▶ _Extracted records_:
— BEGIN —
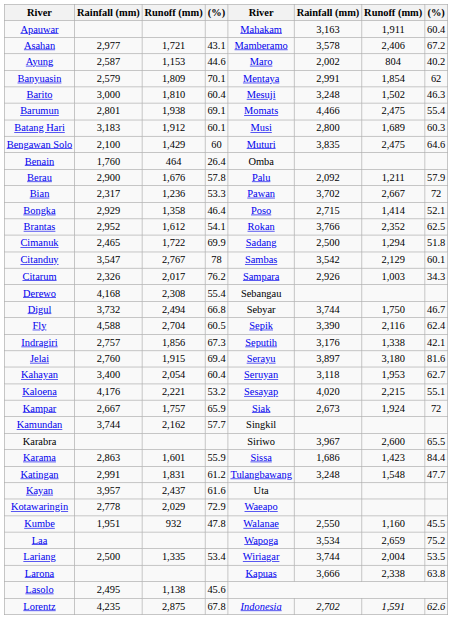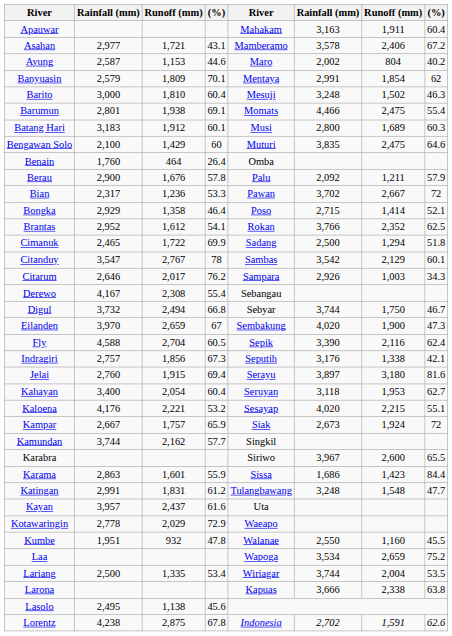Citarum | column 2: 2,326 -> 2,646
Derewo | column 2: 4,168 -> 4,167
+ row: Eilanden | 3,970 | 2,659 | 67 | Sembakung | 4,020 | 1,900 | 47.3
Lorentz | column 2: 4,235 -> 4,238
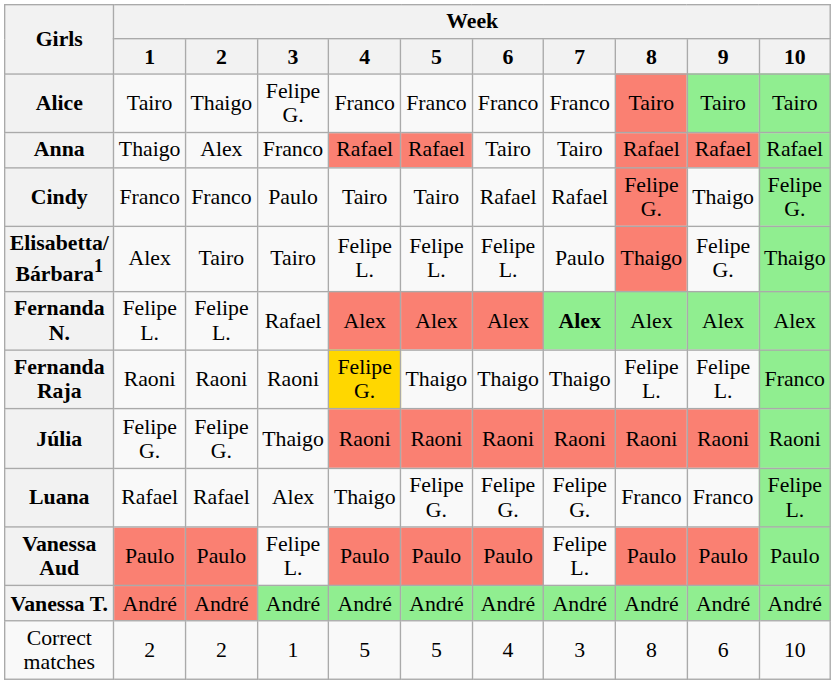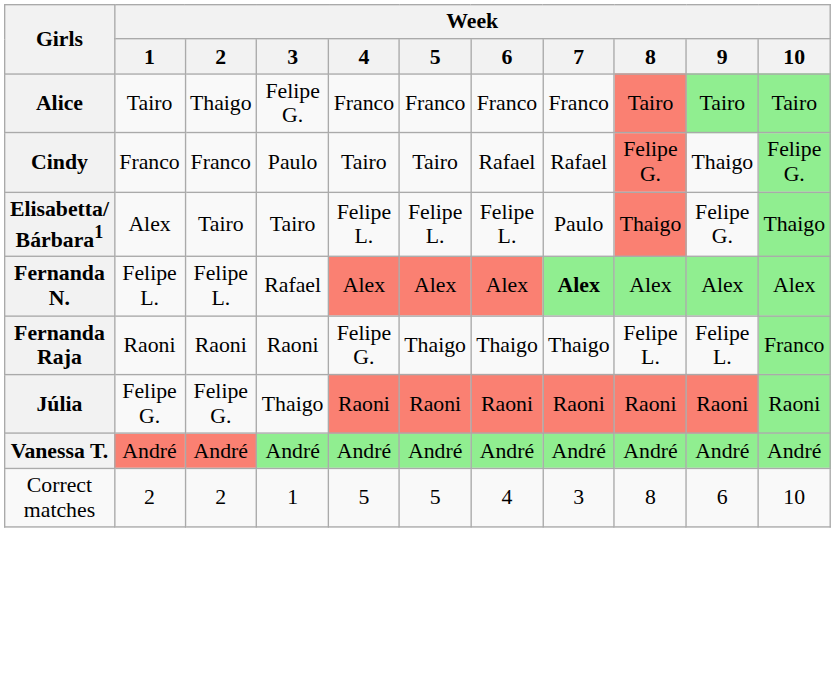- row: Anna | Thaigo | Alex | Franco | Rafael | Rafael | Tairo | Tairo | Rafael | Rafael | Rafael
Fernanda Raja | Week / 4: gold background -> no background
- row: Luana | Rafael | Rafael | Alex | Thaigo | Felipe G. | Felipe G. | Felipe G. | Franco | Franco | Felipe L.
- row: Vanessa Aud | Paulo | Paulo | Felipe L. | Paulo | Paulo | Paulo | Felipe L. | Paulo | Paulo | Paulo
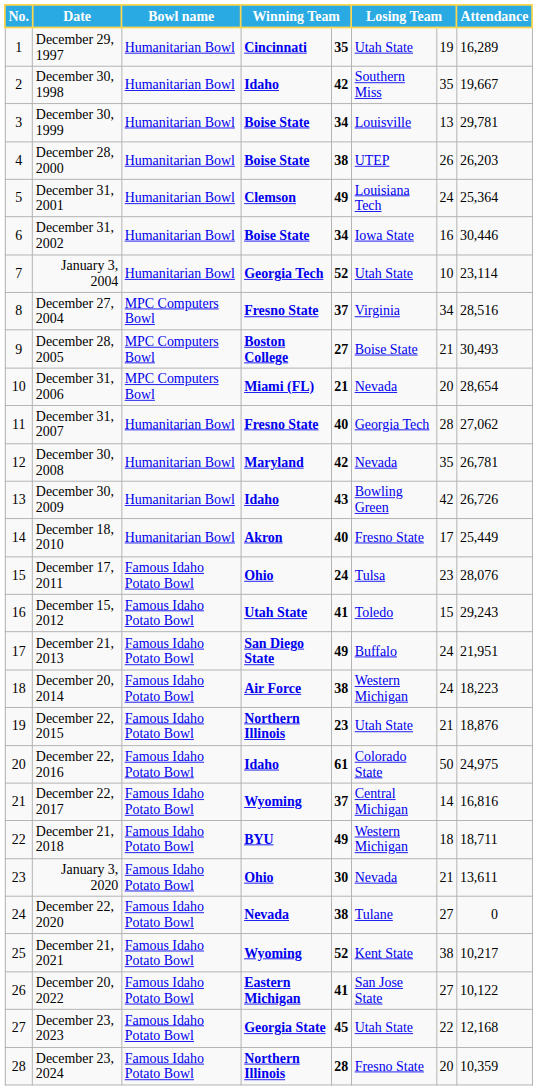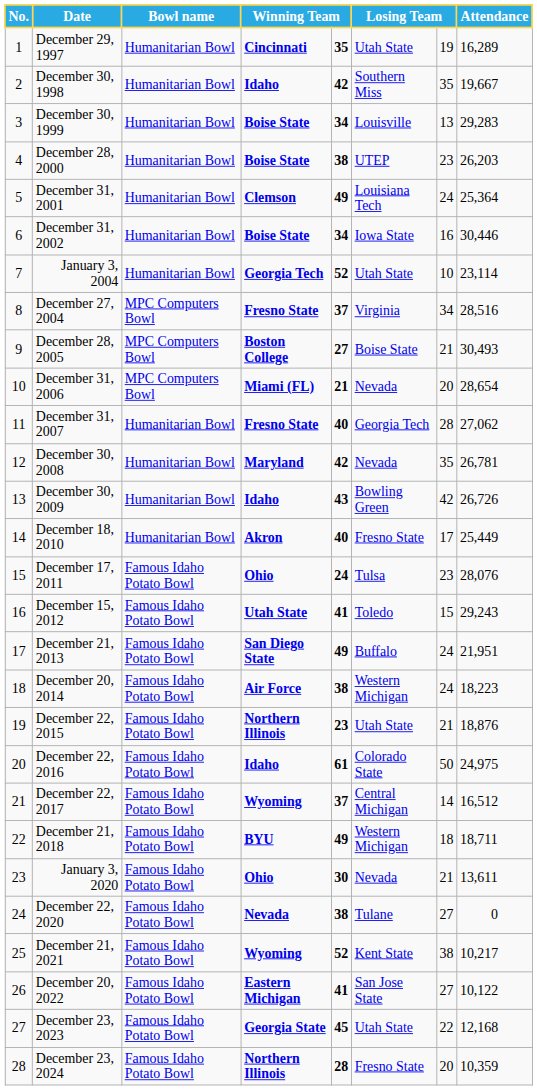December 30, 1999 | Attendance: 29,781 -> 29,283
December 28, 2000 | column 7: 26 -> 23
December 22, 2017 | Attendance: 16,816 -> 16,512
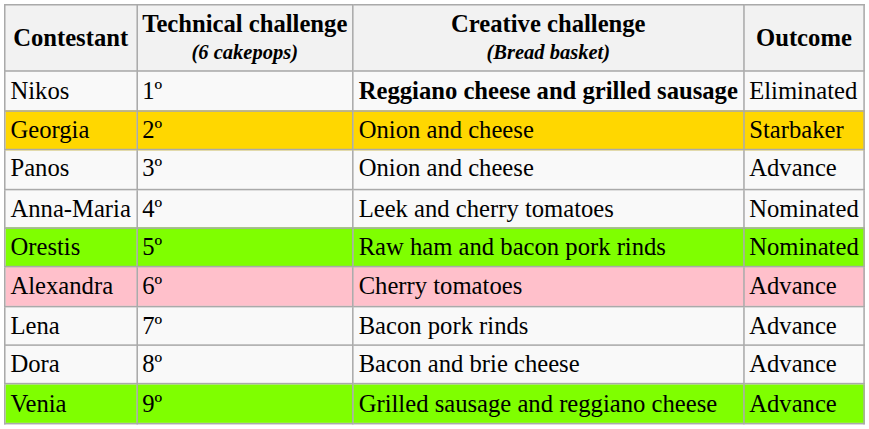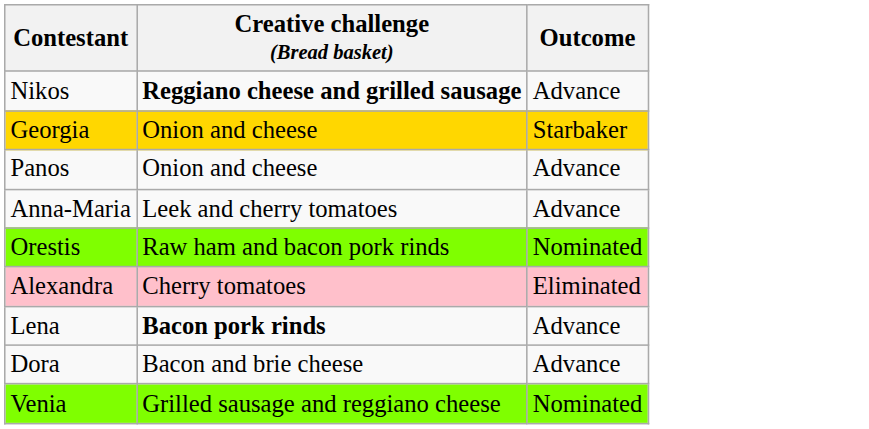- column: Technical challenge (6 cakepops) | 1º | 2º | 3º | 4º | 5º | 6º | 7º | 8º | 9º
Nikos | Outcome: Eliminated -> Advance
Anna-Maria | Outcome: Nominated -> Advance
Alexandra | Outcome: Advance -> Eliminated
Lena | Creative challenge (Bread basket): normal -> bold
Venia | Outcome: Advance -> Nominated
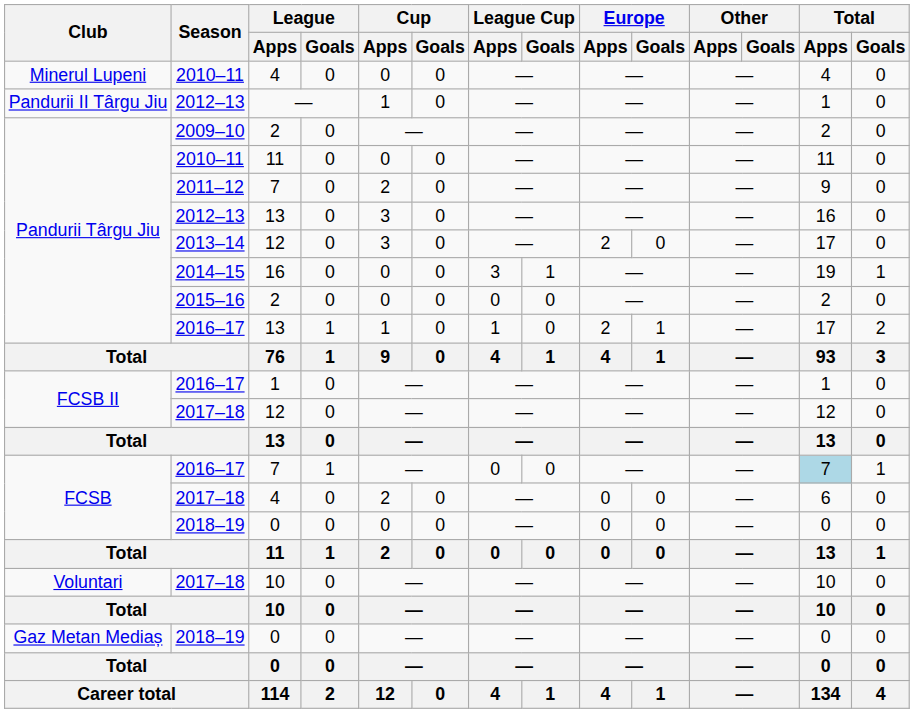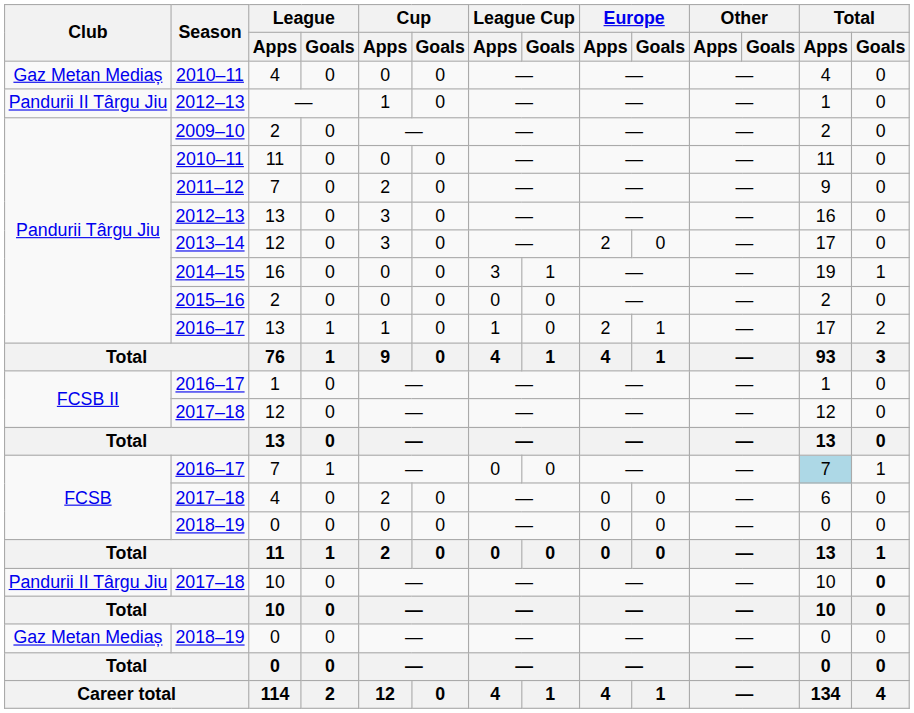2010–11 / 4 | Club: Minerul Lupeni -> Gaz Metan Mediaș
2017–18 / 10 | Club: Voluntari -> Pandurii II Târgu Jiu
2017–18 / 10 | Total / Goals: normal -> bold
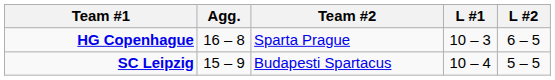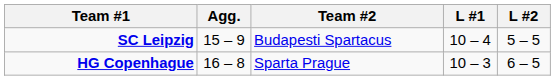rows swapped: HG Copenhague <-> SC Leipzig
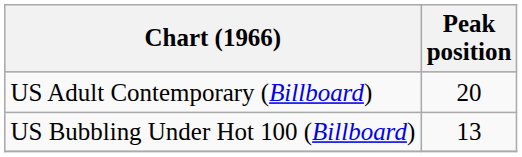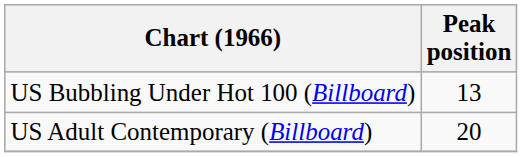rows swapped: US Adult Contemporary (Billboard) <-> US Bubbling Under Hot 100 (Billboard)
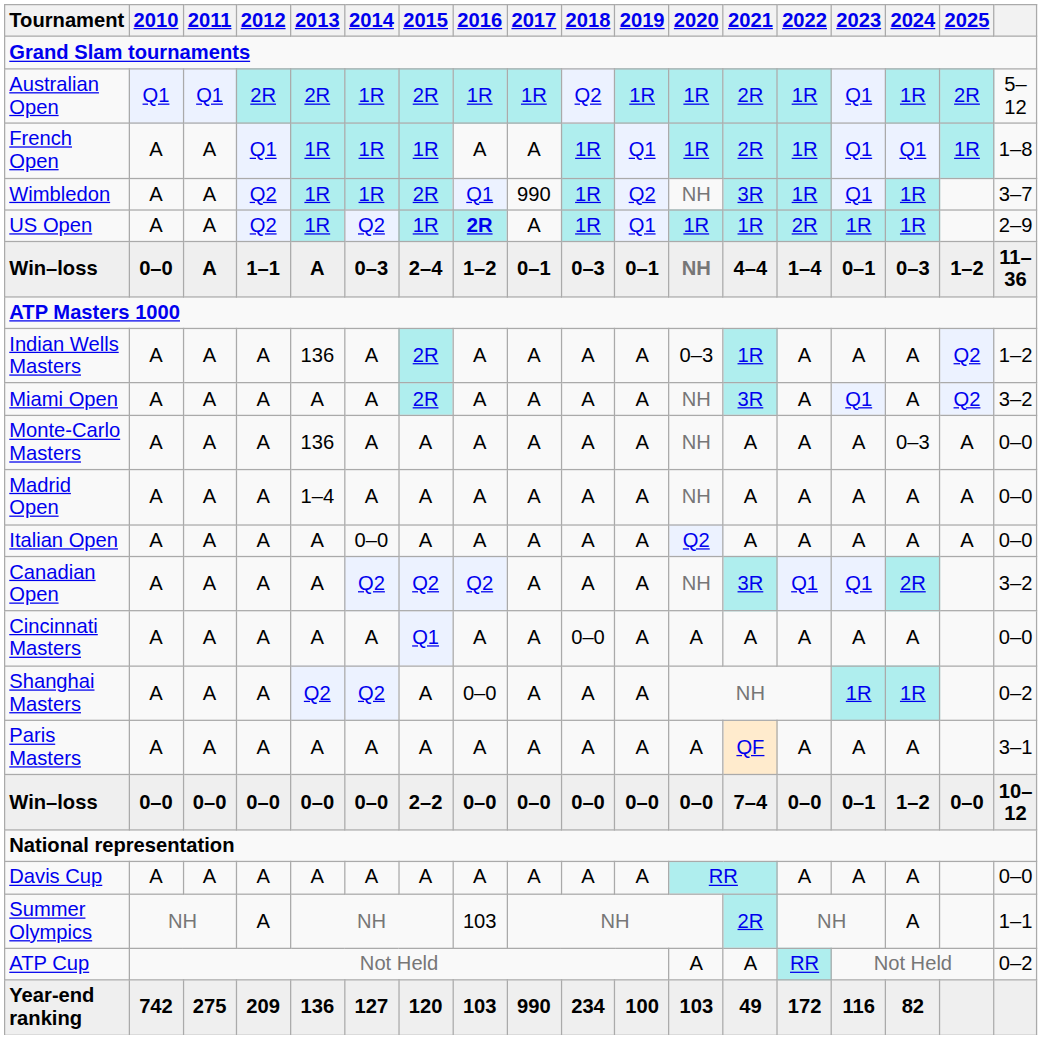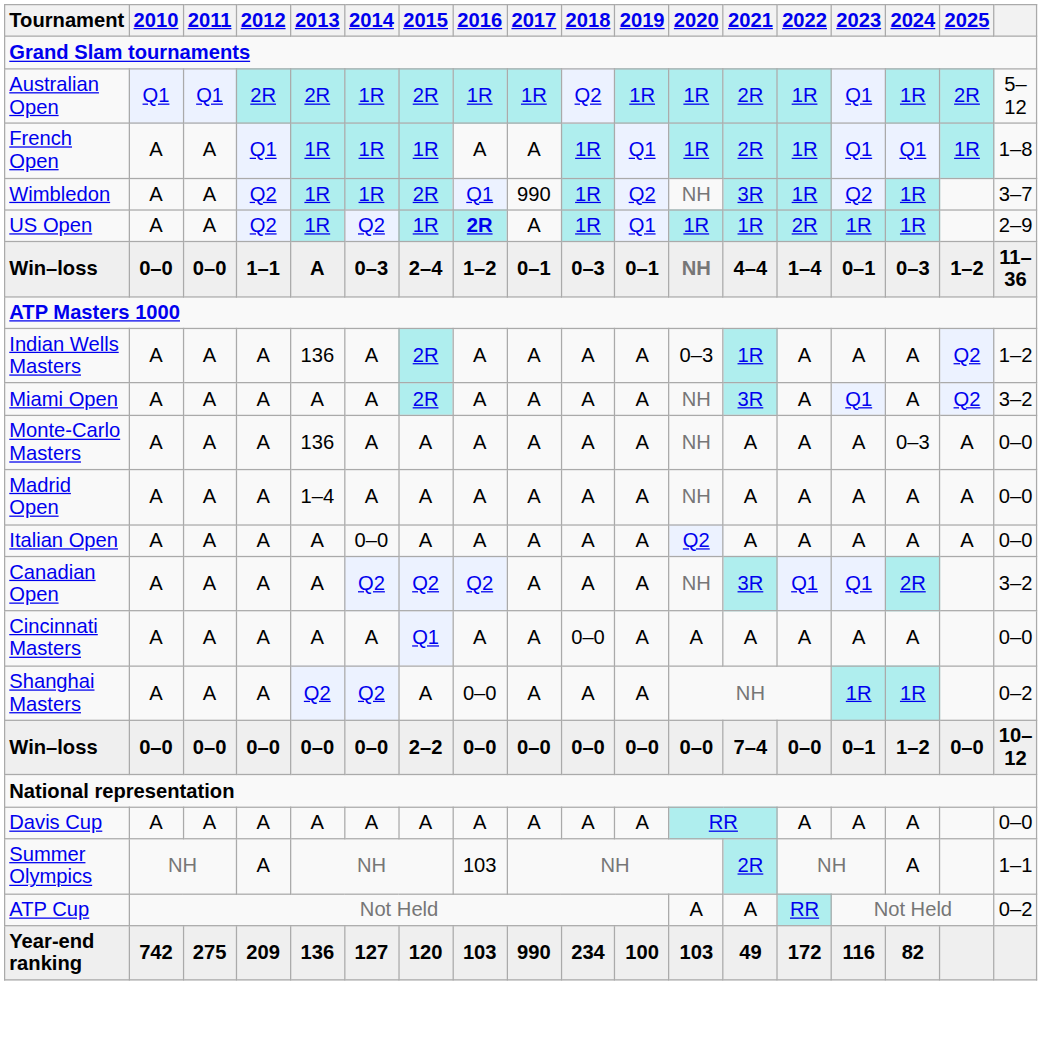Wimbledon | 2023: Q1 -> Q2
Win–loss / 1–1 | 2011: A -> 0–0
- row: Paris Masters | A | A | A | A | A | A | A | A | A | A | A | QF | A | A | A | 3–1
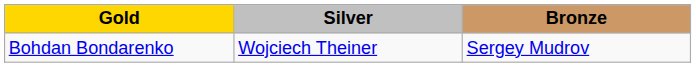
— END —
▶ _Stated problem_:
Copy every line listed under the items above, character for character, leaving out the pictures.

▶ _Correct answer_:
Citarum | column 2: 2,326 -> 2,646
Derewo | column 2: 4,168 -> 4,167
+ row: Eilanden | 3,970 | 2,659 | 67 | Sembakung | 4,020 | 1,900 | 47.3
Lorentz | column 2: 4,235 -> 4,238
- row: Anna | Thaigo | Alex | Franco | Rafael | Rafael | Tairo | Tairo | Rafael | Rafael | Rafael
Fernanda Raja | Week / 4: gold background -> no background
- row: Luana | Rafael | Rafael | Alex | Thaigo | Felipe G. | Felipe G. | Felipe G. | Franco | Franco | Felipe L.
- row: Vanessa Aud | Paulo | Paulo | Felipe L. | Paulo | Paulo | Paulo | Felipe L. | Paulo | Paulo | Paulo
December 30, 1999 | Attendance: 29,781 -> 29,283
December 28, 2000 | column 7: 26 -> 23
December 22, 2017 | Attendance: 16,816 -> 16,512
- column: Technical challenge (6 cakepops) | 1º | 2º | 3º | 4º | 5º | 6º | 7º | 8º | 9º
Nikos | Outcome: Eliminated -> Advance
Anna-Maria | Outcome: Nominated -> Advance
Alexandra | Outcome: Advance -> Eliminated
Lena | Creative challenge (Bread basket): normal -> bold
Venia | Outcome: Advance -> Nominated
2010–11 / 4 | Club: Minerul Lupeni -> Gaz Metan Mediaș
2017–18 / 10 | Club: Voluntari -> Pandurii II Târgu Jiu
2017–18 / 10 | Total / Goals: normal -> bold
rows swapped: HG Copenhague <-> SC Leipzig
rows swapped: US Adult Contemporary (Billboard) <-> US Bubbling Under Hot 100 (Billboard)
Wimbledon | 2023: Q1 -> Q2
Win–loss / 1–1 | 2011: A -> 0–0
- row: Paris Masters | A | A | A | A | A | A | A | A | A | A | A | QF | A | A | A | 3–1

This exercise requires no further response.